Cartografando Vulnerabilidades

A segunda aula do curso Laboratórios do Comum foi dividida em dois momentos. Na primeira parte da aula retomamos a apresentação da proposta do curso-laboratório, realizando uma breve contextualização sobre a emergência dos chamados laboratórios cidadãos, laboratórios de inovação social ou laboratórios de prototipado, em relação ao campo de ciência cidadã. Em seguida partimos de um diálogo com o texto Comunidades de atingidos, o comum e o dom expandido, do Antonio Lafuente e Alberto Corsín, para introduzir a temática do Comum, neste caso, sob uma perspectiva específica. O programa e os textos dessa aula estão disponíveis neste link.

Nesta sessão, interessava-nos destacar o Comum em sua dimensão relacional e epistêmica, ou seja, que só existe na relação (em ato) e que demanda conhecimentos/saberes para que seja percebido, cuidado, produzido e reivindicado. Também queríamos introduzir a relação entre Comum e “comunidade” política, no sentido de que só há comum se houver uma comunidade que o sustente e o produza (comunidade aqui pensada como sujeitos interdependentes, que cooperam e que se co-responsabilizam).

A proposta de “dom expandido” de Lafuente e Corsín, permite introduzir uma outra camada à economia política do dom/dádiva, como antídoto às leituras da dádiva enquanto economia do endividamento. Ao contrário, o dom expandido permitira contraefetuar o Comum. Neste caso, o valor do dom procede de sua capacidade de comprometer a todos em uma tarefa de construir (experimentar) comunidade, o que também significa reinventar a comunidade política que o sustenta.

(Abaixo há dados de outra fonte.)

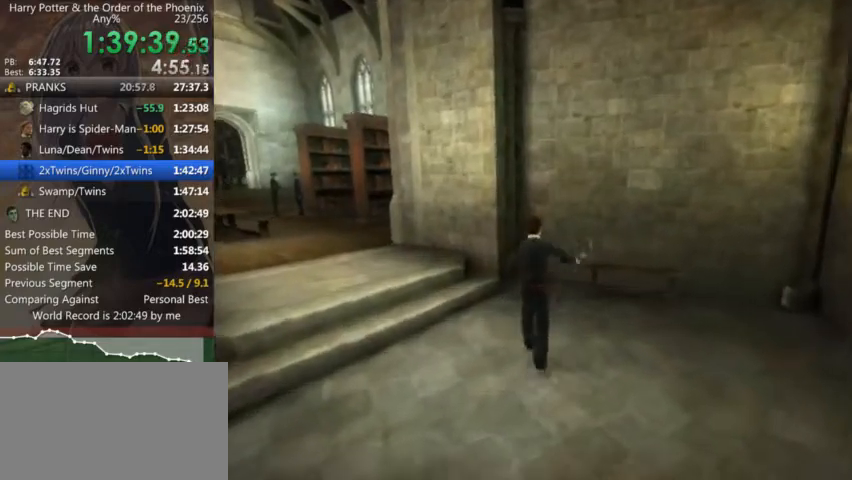
{"keys": [], "mouse": [], "events": [[66, "up", "down"], [100, "left", "down"], [233, "left", "up"], [233, "right", "down"], [233, "up", "up"], [400, "right", "up"]]}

Tal abordagem contribuiria para se evitar as dinâmicas neoliberais de expropriação ou de apropriação exclusiva do Comum (quando o Comum é convertido em recurso que potencializa a economia capitalista).

No texto de Lafuente e Corsín também nos deparamos com alguns sentidos para o Comum: o que é de todos e não é de ninguém; o que está fora da economia de mercado e da economia pública (não entra diretamente na conta = externalidades econômicas, recursos sociais, simbólicos…); sua não coincidência com o livre acesso, o Comum sempre depende de normas e práticas que regulam a forma de acesso, uso e apropriação; seu caráter relacional e emergente (não coisificação ou objetivação do comum).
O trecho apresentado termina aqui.